Deal signs first of wave of tax break legislation into law

Georgia lawmakers passed more than $250 million in tax breaks this year. Gov. Nathan Deal on Friday signed the first one into law.

The legislation, House Bill 348, gives businesses a chance to earn tax credits for buying trucks or buses that run on alternative fuels such as electricity, petroleum, natural gas or hydrogen fuel.

It failed to gain traction last year, but swept through both chambers this year despite opposition from conservatives who viewed it as a giveaway to big businesses that don’t need the incentives. It was backed by utilities and corporate giants including UPS, whose executives attended the bill signing ceremony.

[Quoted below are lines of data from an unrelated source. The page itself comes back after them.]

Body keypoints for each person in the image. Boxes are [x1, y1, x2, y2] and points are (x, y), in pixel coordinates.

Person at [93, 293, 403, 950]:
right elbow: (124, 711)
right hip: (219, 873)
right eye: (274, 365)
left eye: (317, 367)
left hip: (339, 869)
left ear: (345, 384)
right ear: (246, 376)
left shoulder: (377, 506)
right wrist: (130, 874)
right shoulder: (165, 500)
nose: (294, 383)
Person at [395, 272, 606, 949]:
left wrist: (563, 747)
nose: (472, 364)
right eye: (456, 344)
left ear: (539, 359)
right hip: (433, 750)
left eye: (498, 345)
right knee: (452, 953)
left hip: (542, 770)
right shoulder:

The proposal sets a tax credit of up to $20,000 for firms that purchase heavy-duty alternative fuel vehicles and $12,000 for those purchasing medium-duty alternative fuel vehicles. The credits will be awarded on a first-come, first-serve basis and are limited to $2.5 million each year.

Deal assigned a panel of executives and lobbyists to vet tax proposals last year to try to control the election-year flood of incentives that typically springs up. This measure wasn't among the two top priorities listed by the panel, though it was included in a broader package recommended for review.

“The panel’s input is always important, but sometimes they don’t have the opportunity to review everything that moves,” Deal said in an interview. “But this is one of those that we all recognize that serves a two-fold purpose. It caps credits that we’re giving and it incentives energy-efficient vehicles.”

It was one of the first pieces of legislation signed into law this year and the first tax cut. Other pending proposals include incentives for luxury jet-maker Gulfstream, breaks for back-to-school shoppers and boosts for video game developers. A tax exemption for food banks that was vetoed last year because it hadn’t been vetted by the panel also awaits.

State Rep. Don Parsons, the Marietta Republican who sponsored the alternative fuel legislation, said the new law could have a far-reaching impact.

“This will get us to less usage of foreign oil, less usage of gasoline, less usage of diesel fuel,” Parsons said. “And it will jump-start a move to alternative energy.”